**Task statement**
Can you gather every line of the data below that contains the word "here"?

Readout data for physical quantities
________________________________________

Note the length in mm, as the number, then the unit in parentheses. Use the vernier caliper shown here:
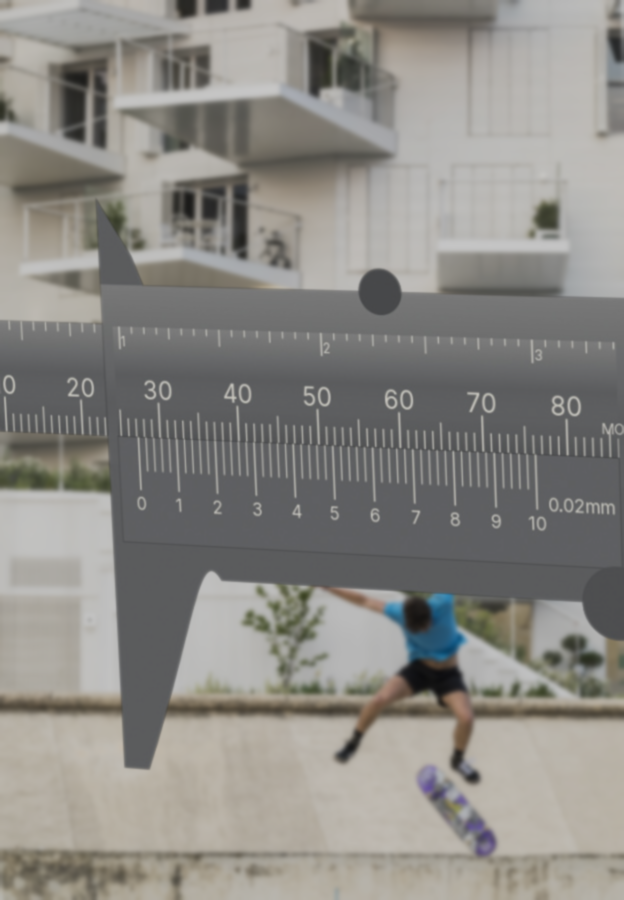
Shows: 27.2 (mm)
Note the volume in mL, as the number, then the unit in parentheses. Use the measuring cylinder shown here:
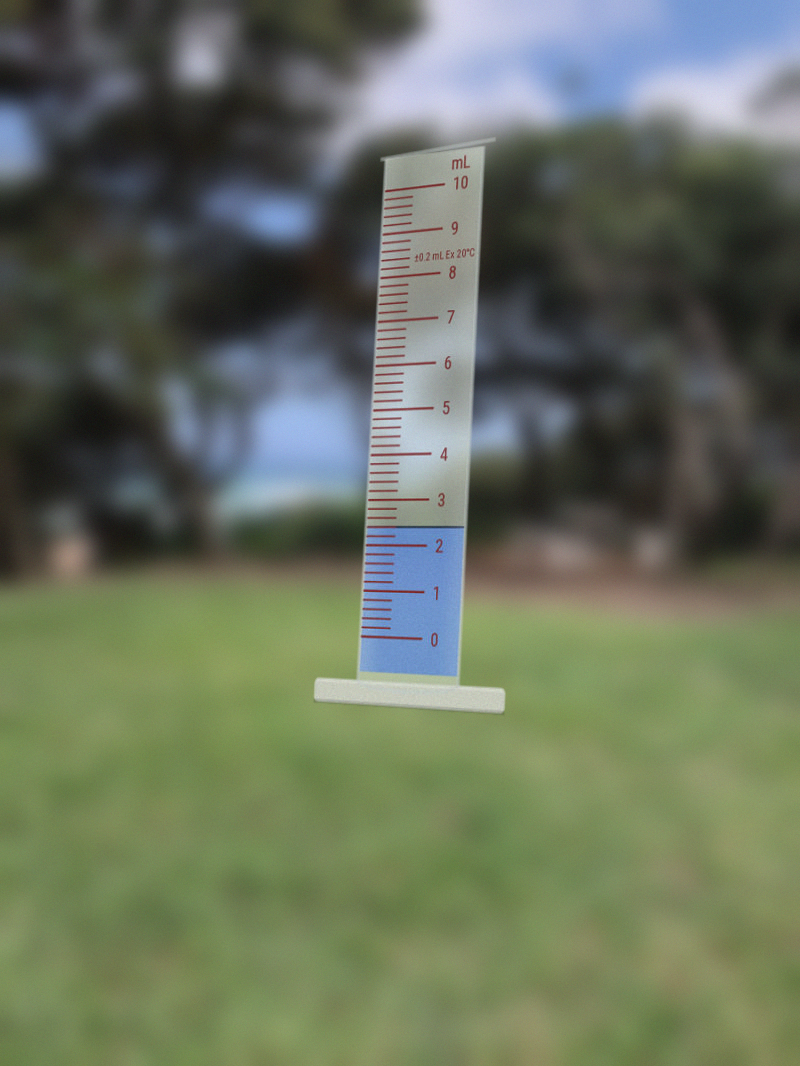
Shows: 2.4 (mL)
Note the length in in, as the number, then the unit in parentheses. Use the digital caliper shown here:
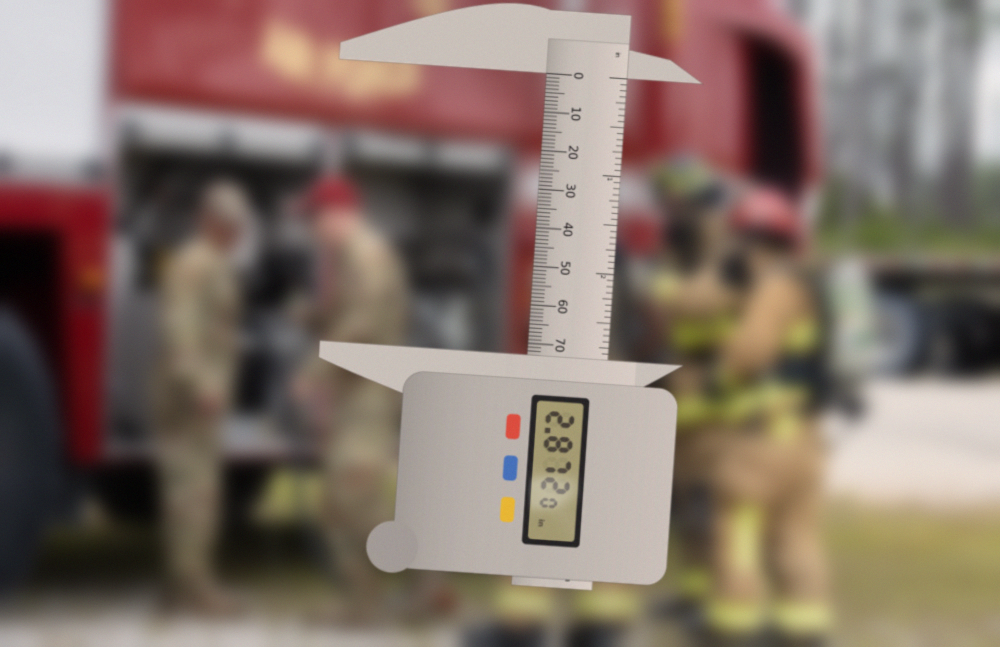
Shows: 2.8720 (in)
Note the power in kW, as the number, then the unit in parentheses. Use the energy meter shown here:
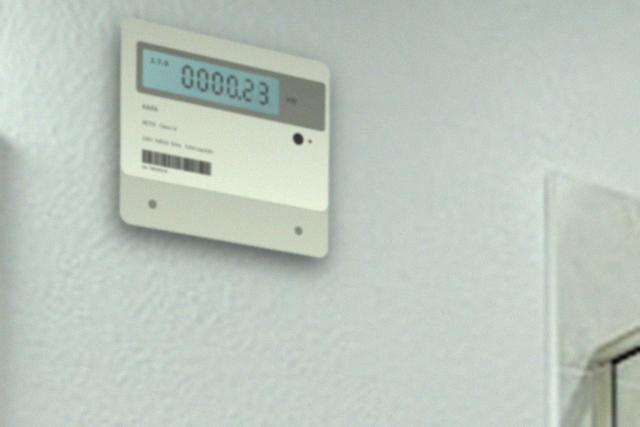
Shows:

________________________________________

**Finished task**
Note the length in mm, as the number, then the unit in parentheses. Use the vernier caliper shown here:
Note the volume in mL, as the number, then the unit in parentheses. Use the measuring cylinder shown here:
Note the length in in, as the number, then the unit in parentheses. Use the digital caliper shown here:
Note the power in kW, as the number, then the unit in parentheses. Use the energy meter shown here:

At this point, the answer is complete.